The best of friends: Melynda, Sarah and Tyler did so much to keep me sane in the most difficult things I've ever lived through. Sarah let me sleep on her sofa for weeks. Melynda talked with me endlessly. Tyler took me out and made me laugh. The three of them kept me from dropping into a black hole. Brett drove down and helped me through one of the most agonizing days of my life, winning a hell of a good friend award. So many of my online friends called or wrote to me, and have continued to talk to me in the past six months. I am ashamed I'm not a better friend to these people, and overcome by all that everyone has done.

The new car: Blessing in disguise when my previous car went to car heaven. It's made an enormous difference in my stress level and general cheer. I know we shouldn't be so concerned with material things, but if I had known how much better a new car would make me feel this would have happened ages ago. Damn. It really makes me want to take more road trips.

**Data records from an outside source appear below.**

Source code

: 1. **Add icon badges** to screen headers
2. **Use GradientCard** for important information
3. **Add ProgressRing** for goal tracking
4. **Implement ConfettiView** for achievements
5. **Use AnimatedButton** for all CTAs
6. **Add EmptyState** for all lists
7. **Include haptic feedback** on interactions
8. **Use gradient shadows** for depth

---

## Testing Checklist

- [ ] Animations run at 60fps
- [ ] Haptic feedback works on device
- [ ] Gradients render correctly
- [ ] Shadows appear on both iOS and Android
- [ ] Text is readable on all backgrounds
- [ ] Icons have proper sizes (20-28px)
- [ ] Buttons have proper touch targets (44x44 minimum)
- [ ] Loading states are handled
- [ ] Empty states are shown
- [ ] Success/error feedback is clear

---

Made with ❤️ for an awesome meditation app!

Wearable Sculpture: Seriously, this is the most beautiful stuff ever. It makes me happy. What makes me even more happy is seeing Kythryne pursue this dream full time and having success. I own three pieces, and some very nice earrings. Each one is meaningful and puts sparkly goodness in my day.

My sister finally starting to grow up: My sister seems to be getting her life together, and out of the gutter. She's working, she's finishing up her school work, she's not on drugs. Her probation is halfway over. For the first time ever we've had some normal, human, adult interaction. I have hope she'll turn out alright after all. You have no idea what a relief this is.

The Internet: Seriously, the internet never lets me down. Well, except for that one day. (Fuck you, Google!) But I love Google, and Livejournal, and all the weird things that come to me online. I believe in the power of the net to do good things, get the news and provide horrible but funny video. Thank you Al Gore!